Im falschen Film mit Will Smith

Der Beitrag des Schauspielers Will Smith zur aktuellen Männlichkeitsdebatte war kurz, eindrücklich – und symptomatisch: "Du beleidigst meine Frau – ich hau' Dir eine rein".

Symptomatisch in so vielen Hinsichten. Er zeigt an, wo wir gerade stehen in Sachen toxischer Männlichkeit. Ein gefeierter und geehrter Schauspieler meint, ein körperlicher Angriff käme als Mittel einer Auseinandersetzung in Frage. Dieser Angriff wird allerorten als "Ausraster" oder als "Watschn" verharmlost. Dazu wird er als Verteidigung seiner gesundheitlich eingeschränkten Frau verkauft. Es gibt weibliche Sekundantinnen: Eine Schauspielerin erklärt, dass sich dies doch jede Frau eigentlich von einem Mann wünsche. Und die Verantwortlichen finden keine angemessene Reaktion: Die Show geht einfach weiter, der Täter wird sogar noch geehrt.

Zugleich aber merken alle schon: Hier läuft der falsche Film. Geht gar nicht. Will Smith steckte offenkundig in einer Mischung aus Kopfkino und Filmrolle fest. Und der Rest in so einer Art kollektivem Kopfkino: das Patriarchat als Zombie-Apokalypse.

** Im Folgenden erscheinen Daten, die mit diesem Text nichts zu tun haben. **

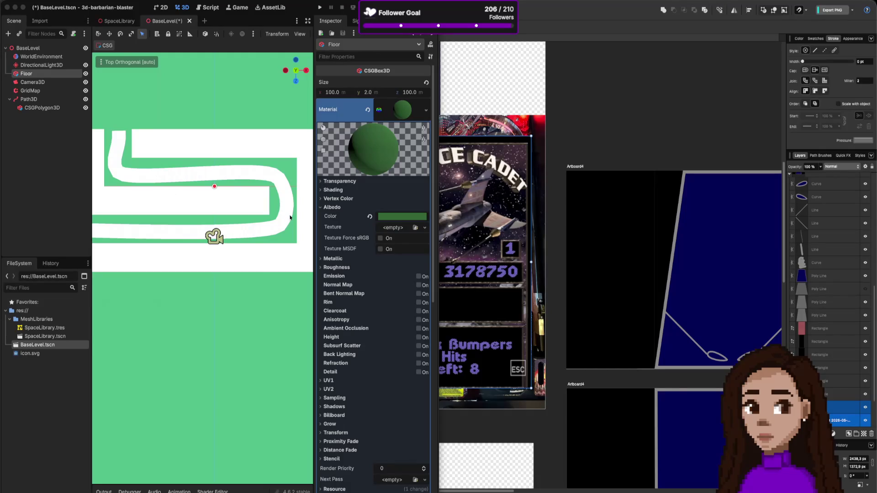
pyautogui.moveTo(254, 243); pyautogui.dragTo(257, 218)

Dass Gewalt im Jahr 2022 irgendwie nicht geht, war nämlich doch sehr schnell klar. Verstörender ist, dass dieser körperliche Angriff als so eine Art Verteidigung durchging – und damit durch die Hintertür quasi wieder legitimiert wurde. Und dass die Tat sogar noch geadelt wird zum Wunsch der – ja was eigentlich – nicht verteidigungsfähigen, hilflosen Frau? Jada Pinkett Smith spielte in dieser Szene leider und ungefragt eine sehr undankbare Rolle: Die einer narzisstischen Erweiterung ihres Mannes. Nach dem Motto: "Über die Frau eines Will Smith macht man nicht ungestraft schlechte Scherz". Das ist keine Verteidigung, sondern die Entmündigung einer Frau. Die Academy hat diese Fiktion dann quasi noch mit einem Oscar gekrönt – als sei die Tat gar nicht passiert.

Verharmlosung, Legitimation, Leugnung: Die Dreifaltigkeit patriarchaler Fiktionen. Aber da wir das Jahr 2022 haben, ist auch klar: Das hier ist nur noch ein Zombiefilm. Will Smith hat sich umfassend entschuldigt. Die Academy auch. Die Männlichkeitsdebatte geht munter weiter. Und Zombies, sagt die Fachpresse, sind zwar kurzfristig gefährlich, aber meist ja auch schon in sehr schlechtem Zustand. Der Rat: Einfach abwarten, bis die Verwesung ihr Werk vollendet.